PAGE EXTRACT =
>>

Analyze#

Identify differentially abundant genes between the control (the inoculum) and treatment conditions with mbarq analyze#

Input/Output Files#

Required Inputs

  • Count file produced by mbarq merge

barcode

Name

Sample1

Sample2

ACCTGGTAG

geneA

500

1000

ACCGGGGAA

geneA

100

500

CCCGGGAAA

geneB

300

300

  • Sample data file (CSV) in the following format:

sampleID

treatment

Sample1

control

Sample2

treatment1

  • Name of the column indicating treatment in the sample data should be specified using --treatment_column (for the example above, --treatment_column treatment)

  • Treatment level that should be used as a control/baseline should be specified using --baseline (for the example above, --baseline control)

Suggested Inputs

  • We highly recommend adding control strains (i.e. strains with barcodes inserted into fitness-neutral locations) to the barcode library. This greatly facilitates quality control and analysis of the data.

  • If control strains are present in the library, the control barcodes can be specified with a control file using the --control_file option.

    • In the simplest option, the control file will only contain the barcode sequences of the control strains (1 barcode per line).

    • If different control strains were added at different concentrations, the concentration of each barcode can be specified in the second column.

    • If control strains included strains of different genotypes (ex. wild type as well as negative control strains), the genotype can be specified in the 3rd column.

    • Only wild-type strains will be used for quality control and analysis. This should be specified as wt, WT, or wildtype.

    • The control file should be in CSV format, and contain NO header.

[Required]

[Optional]

[Optional]

ACCTGGGTT

0.005

wt

CCGGAAGGT

0.001

wt

Output Files

  • mbarq_merged_counts_batch.txt: Information on sample and batch

  • mbarq_merged_counts.correlations.csv: Correlation for each batch

  • mbarq_merged_counts_rra_results.csv: Information for each gene about number of barcodes, LFC and false discovery rate

  • mbarq_merged_counts_barcodes_results.csv: Information for each barcode about LFC and significance scores

For each comparison:

  • mbarq_merged_counts_cond1_vs_cond0.gene_summary.txt: Summary for each gene

  • mbarq_merged_counts_cond1_vs_cond0.report.Rmd: MAGeCK Comparison Report

  • mbarq_merged_counts_cond1_vs_cond0.sgrna_summary.txt: Summary for each sgRNA

Output Format Options

The final results can be output in two formats:

  • Long format (default): Each row represents a gene-treatment combination. This format includes a ‘contrast’ column indicating the treatment condition.

<<

SOURCE MATERIAL =
>>

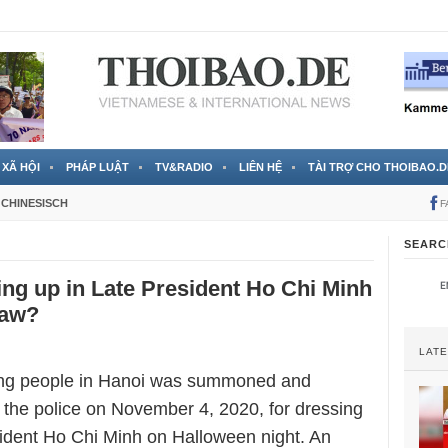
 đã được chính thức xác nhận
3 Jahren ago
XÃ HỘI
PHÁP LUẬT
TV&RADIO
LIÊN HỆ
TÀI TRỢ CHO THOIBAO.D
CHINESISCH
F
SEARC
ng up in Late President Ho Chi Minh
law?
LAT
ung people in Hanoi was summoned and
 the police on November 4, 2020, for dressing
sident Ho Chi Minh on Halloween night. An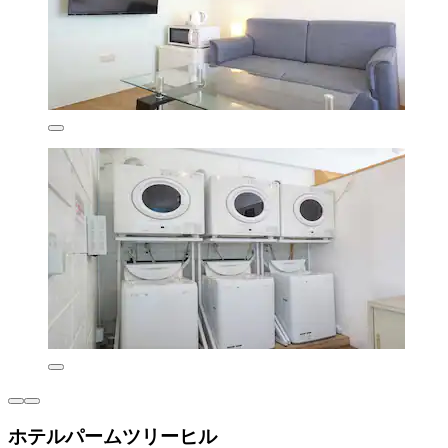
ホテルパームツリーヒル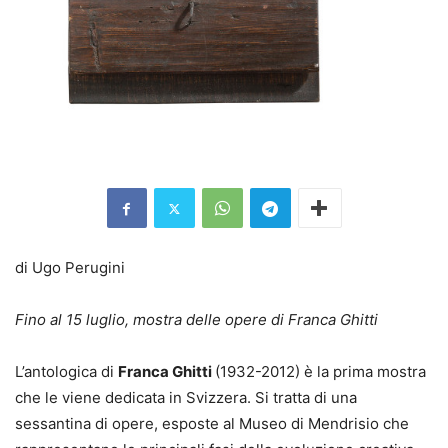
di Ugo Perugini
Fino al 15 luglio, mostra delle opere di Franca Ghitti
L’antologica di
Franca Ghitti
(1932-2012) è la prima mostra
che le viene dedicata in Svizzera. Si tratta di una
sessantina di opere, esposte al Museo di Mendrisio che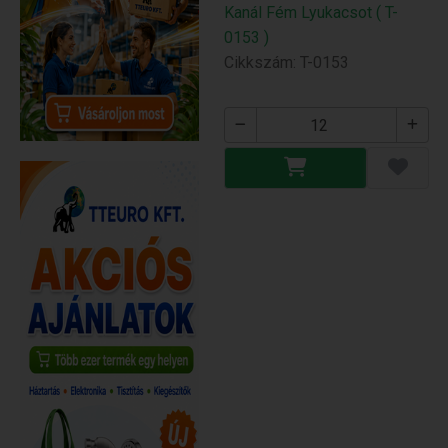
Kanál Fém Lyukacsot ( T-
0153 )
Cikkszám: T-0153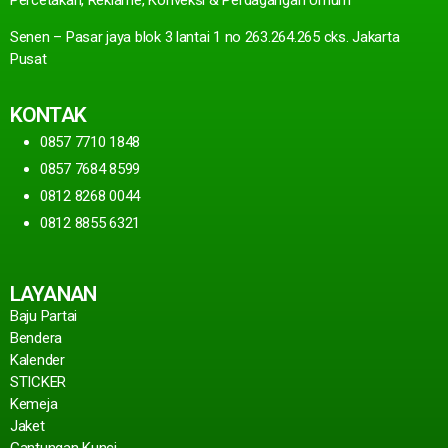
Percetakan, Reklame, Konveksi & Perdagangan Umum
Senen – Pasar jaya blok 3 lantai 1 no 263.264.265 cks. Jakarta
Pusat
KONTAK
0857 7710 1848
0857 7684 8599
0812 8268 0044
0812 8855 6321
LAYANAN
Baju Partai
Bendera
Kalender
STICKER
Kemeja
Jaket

<<
>>

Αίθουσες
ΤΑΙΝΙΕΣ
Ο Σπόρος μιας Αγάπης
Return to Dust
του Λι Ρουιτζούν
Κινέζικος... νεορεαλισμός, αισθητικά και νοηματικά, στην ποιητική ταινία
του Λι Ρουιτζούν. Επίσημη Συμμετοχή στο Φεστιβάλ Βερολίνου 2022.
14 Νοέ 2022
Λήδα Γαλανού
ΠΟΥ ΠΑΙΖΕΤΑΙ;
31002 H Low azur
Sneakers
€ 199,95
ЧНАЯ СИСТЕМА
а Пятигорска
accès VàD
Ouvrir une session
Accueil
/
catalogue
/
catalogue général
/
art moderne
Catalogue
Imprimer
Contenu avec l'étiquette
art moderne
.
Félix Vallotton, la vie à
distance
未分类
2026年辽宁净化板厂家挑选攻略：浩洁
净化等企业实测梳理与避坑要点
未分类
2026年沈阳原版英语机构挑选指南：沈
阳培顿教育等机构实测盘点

<<

WHAT TO WORK ON =
• a. In the mbarq analyze page, which option names the treatment level to be used as the control or baseline?
• b. Translate this sentence from the mbarq analyze page into Spanish: "The control file should be in CSV format, and contain NO header."
• c. Write the next part of the mbarq analyze page, starting after its last sentence.

ANSWERS PER TASK =
• a. The --baseline option.

• b. El archivo de control debe estar en formato CSV y NO contener encabezado.

• c.
  • Wide format: Each row represents a gene, with separate columns for each treatment condition (e.g., ‘LFC_d1’, ‘LFC_d2’). This format is useful for downstream analysis and visualization.

Use the --format option to specify the desired output format.

Format Examples:

Long format (default):

Name

number_of_barcodes

LFC

neg_selection_fdr

pos_selection_fdr

contrast

geneA

3

1.2

0.05

0.9

d1

geneA

3

1.5

0.03

0.8

d2

geneB

2

-0.8

0.8

0.1

d1

geneB

2

-0.9

0.7

0.2

d2

Wide format:

Name

number_of_barcodes

LFC_d1

LFC_d2

neg_selection_fdr_d1

neg_selection_fdr_d2

pos_selection_fdr_d1

pos_selection_fdr_d2

geneA

3

1.2

1.5

0.05

0.03

0.9

0.8

geneB

2

-0.8

-0.9

0.8

0.7

0.1

0.2

Example Usage#

# Basic usage with long format output (default)
mbarq analyze -i <count_file> -s <sample_data_file> -c <control_file> \ 
--treatment_column treatment --baseline control 

# Output results in wide format
mbarq analyze -i <count_file> -s <sample_data_file> -c <control_file> \ 
--treatment_column treatment --baseline control --format wide

All Options#

mbarq analyze
Usage: mbarq analyze <options>

Options:
  -i, --count_file FILE    CSV file produced by `mbarq merge`
  -s, --sample_data FILE   CSV file containing sample data
  -c, --control_file FILE  control barcode file, see documentation for proper
                           format
  -g, --gene_name STR      column in the count file containing gene
                           identifiers [Name]
  --treatment_column STR   column in sample data file indicating treatment
  --baseline STR           treatment level to use as control/baseline, ex.
                           day0
  -n, --name STR           experiment name, by default will try to use count
                           file name
  -o, --out_dir DIR        Output directory
  --norm_method STR        mageck normalization method: median, total, or 
                           control. By default will use control barcodes if 
                           provided, otherwise median
  --filter_low_counts INT  filter out barcodes with < N reads across all 
                           conditions [0]
  -f, --format STR         output file format: long or wide [long]
  -h, --help               Show this message and exit.